═══ Quoted passage

Why do Jews still cling to our story of eternal victimhood and biblical destiny?



The ark in Bevis Marks synagogue, the oldest synagogue in Britain, built by and  for an established Sephardic Jewish community who intended to stay in their English homeland (the Jewish community being older than Great Britain (created 1707 and the UK (created 1800). The synagogue was opened in 1701.

“Put yourself in their shoes” – Taking Obama seriously for Nakba at 65

By Robert Cohen, Micah’s Paradigm Shift
May 08, 2013

Barack Obama in Jerusalem, March 2013

“Put yourself in their shoes”, said the President. “Look at the world through their eyes.”

Good idea. And easily the best lines in his Jerusalem speech delivered on 21st March. This was Barack Obama turning into Atticus Finch.

Finch, the small town lawyer in ‘To Kill a Mockingbird’, burdened with the moral conscience of his community, had been transplanted from the Deep South to the Middle East with disenfranchised Black Americans replaced by disenfranchised Palestinians.

══════

> **Work order**
Please translate this sentence from the article above into Spanish: "The synagogue was opened in 1701."

═══ Provided data

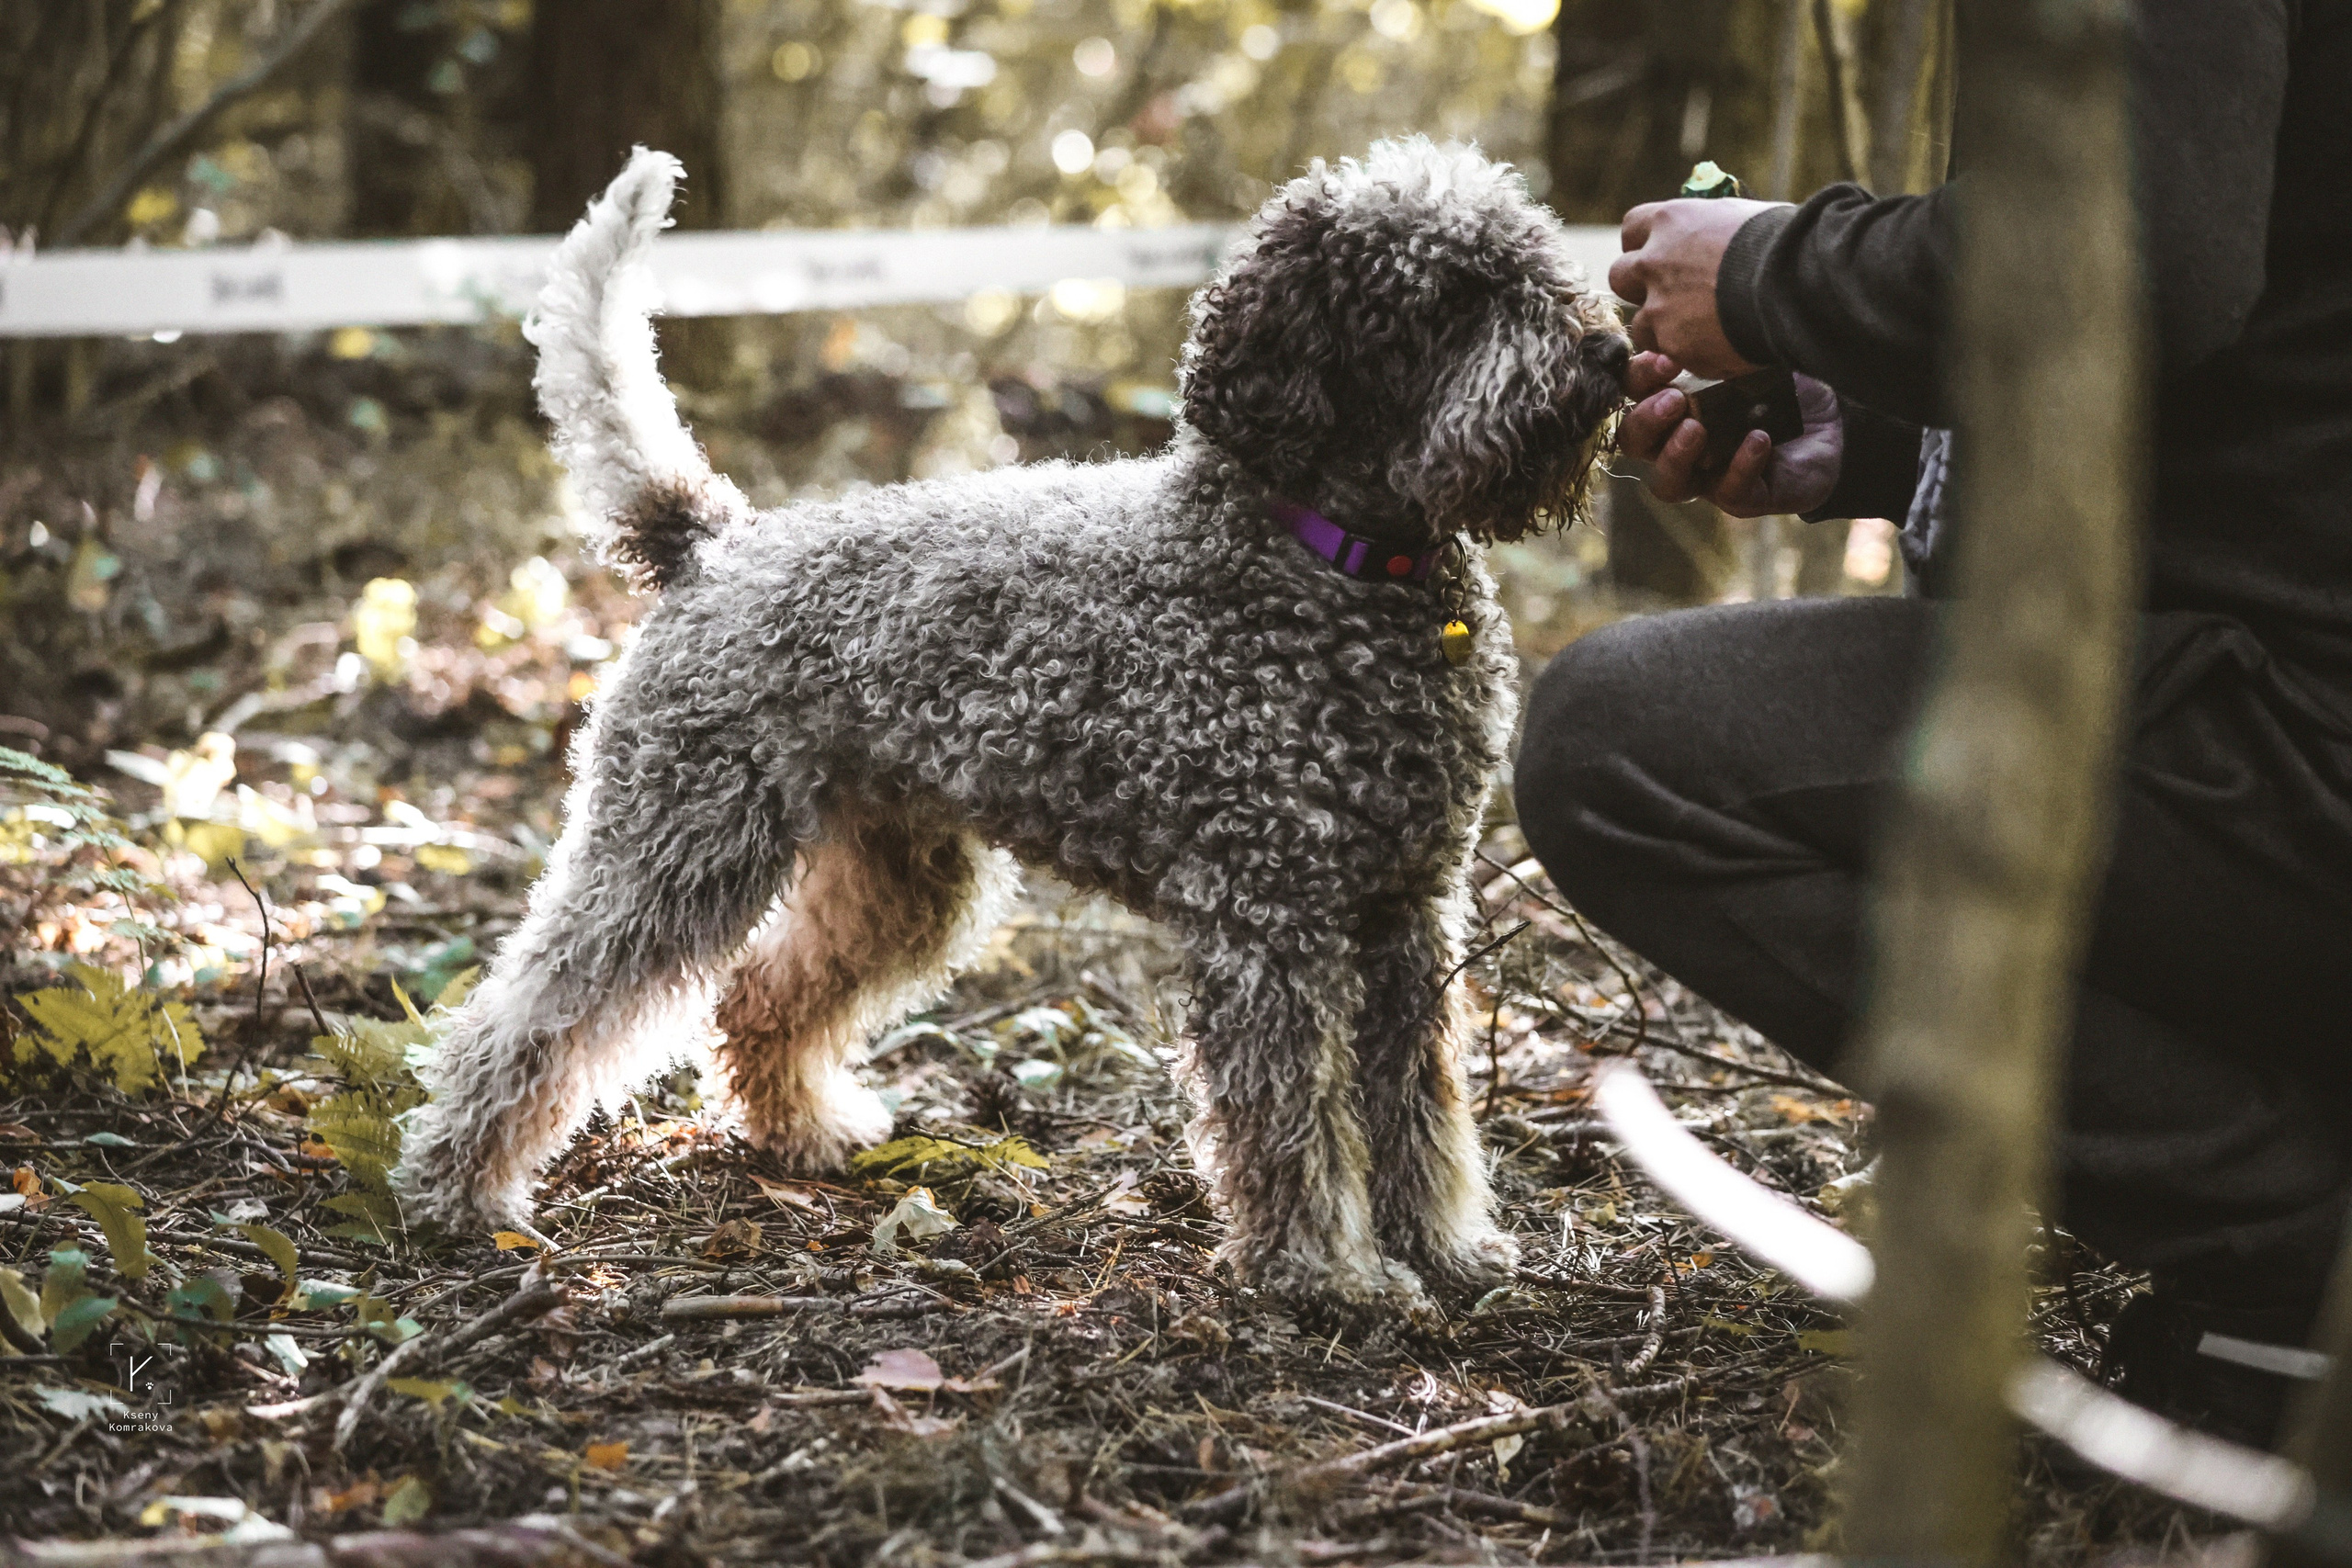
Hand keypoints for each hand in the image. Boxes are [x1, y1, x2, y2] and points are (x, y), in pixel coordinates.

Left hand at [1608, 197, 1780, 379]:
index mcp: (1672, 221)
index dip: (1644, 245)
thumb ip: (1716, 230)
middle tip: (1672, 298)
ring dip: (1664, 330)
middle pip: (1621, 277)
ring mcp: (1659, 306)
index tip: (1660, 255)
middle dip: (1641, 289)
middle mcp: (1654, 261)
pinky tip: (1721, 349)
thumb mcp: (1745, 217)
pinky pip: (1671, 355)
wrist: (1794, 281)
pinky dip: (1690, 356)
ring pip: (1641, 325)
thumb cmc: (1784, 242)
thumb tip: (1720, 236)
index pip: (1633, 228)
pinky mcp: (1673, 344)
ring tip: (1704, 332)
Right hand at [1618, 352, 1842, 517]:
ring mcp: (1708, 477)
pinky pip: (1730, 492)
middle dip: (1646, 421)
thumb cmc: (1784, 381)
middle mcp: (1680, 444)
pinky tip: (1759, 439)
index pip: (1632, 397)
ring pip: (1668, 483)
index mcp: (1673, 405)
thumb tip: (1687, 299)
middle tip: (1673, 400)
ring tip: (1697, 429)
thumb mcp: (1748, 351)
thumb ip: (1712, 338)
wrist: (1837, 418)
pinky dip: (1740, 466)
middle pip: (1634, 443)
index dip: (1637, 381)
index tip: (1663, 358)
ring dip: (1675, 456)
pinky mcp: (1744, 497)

══════

> **Task result**
La sinagoga se inauguró en 1701.